The above is only a specific embodiment of the present invention, but the protection scope of the present invention is not limited thereto. Any person skilled in the art can easily think of changes or substitutions within the technical scope disclosed by the present invention, which should be included in the protection scope of the present invention.

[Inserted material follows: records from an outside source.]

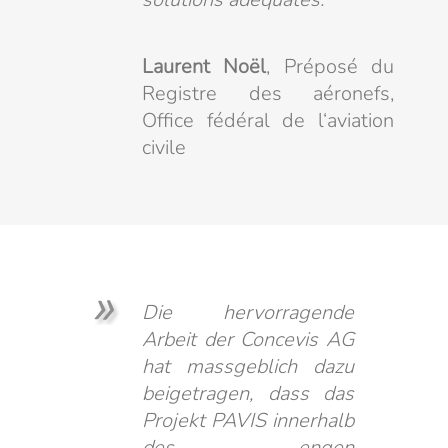
Laurent Noël
, Préposé du
Registre des aéronefs,
Office fédéral de l‘aviation
civile
Die hervorragende
Arbeit der Concevis AG
hat massgeblich dazu
beigetragen, dass das
Projekt PAVIS innerhalb
des engen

Therefore, the protection scope of the present invention should be based on the protection scope of the claims.

Claims (3)

1. The method for measuring the mass fractions of fatty acids of different tissues of the flexible fish is characterized by comprising the following steps of:

step 1, collecting fresh samples of muscle tissue, digestive gland tissue and gonadal tissue of a soft fish carcass, wherein the fresh samples are 5.00g respectively;

step 2, freezing and preserving fresh samples of muscle tissue, digestive gland tissue and gonad tissue at 80 ℃ for 24-36 hours at zero, and respectively putting the fresh samples into a freeze dryer for freeze drying to constant weight;

step 3, weighing dry samples of muscle tissue, digestive gland tissue and gonad tissue, grinding and crushing, and weighing 0.3-0.5g of dry crushed sample per tissue, wherein the weight of the dry crushed sample is accurate to +/-0.1 mg;

step 4, extracting fat in the muscle tissue, the digestive gland tissue and the gonadal tissue samples in two stages by using a tissue fat Soxhlet extraction method:

the first stage: extracting partial fat contents of muscle, digestive gland and gonad sample tissues respectively for 30 minutes, performing rotary evaporation and nitrogen blowing on the extracted partial fat substances to constant weight, and recording the fat contents to be accurate to +/-0.1 mg; then the tissue fat is directly used for fatty acid methyl esterification and put into a fatty acid sample measuring bottle of a gas chromatograph-mass spectrometer, and the GC-MS determines the fatty acid concentration of each tissue with the unit of mg/mL;

the second stage: continuously using a tissue fat Soxhlet extraction method to completely degrease tissue fat of the tissue sample with partial fat content extracted, placing the completely degreased tissue sample into a drying oven for drying to constant weight, weighing the dry weight of the tissue sample at the moment, and obtaining the fat content of each tissue to be accurate to +/-0.1 mg according to the dry weight of the tissue of the muscle, digestive gland and gonad sample before and after degreasing;

step 5, obtaining the percentage of the fatty acid content to the fat content according to the fat content of the muscle, the digestive gland and the gonadal tissue and the fatty acid fat content used for fatty acid determination in the steps;

step 6, obtaining the sample drying weight corresponding to the fatty acid fat content of each tissue according to the dry weight of the muscle, digestive gland and gonad tissue samples for fat extraction and the fatty acid fat content ratio, wherein the unit mg is the unit of the sample drying weight;

step 7, obtaining the mass fraction of fatty acid of each tissue according to the measured fatty acid concentration of the muscle, digestive gland and gonad tissue, wherein the formula is as follows:

wherein Fa is the mass fraction of fatty acid in the tissue, and the unit is mg/mg; c is the fatty acid concentration measured by GC-MS, and the unit is mg/mL; h is a _v The volume of the normal hexane added for tissue fatty acid methyl esterification is in mL; s is(s) _w The unit is mg of the dry weight of the sample corresponding to the fatty acid fat content; k is muscle, digestive gland, or gonadal tissue; i is each monomeric fatty acid determined by GC-MS.

2. The method for determining the mass fractions of fatty acids of different tissues of a flexible fish according to claim 1, wherein the flexible fish is Argentina smooth flexible fish.

3. Use of the method for determining the mass fractions of fatty acids of different tissues of flexible fish according to claim 1 or 2 in the determination and analysis of fatty acid biomarkers in the field of marine ecology and reproductive biology.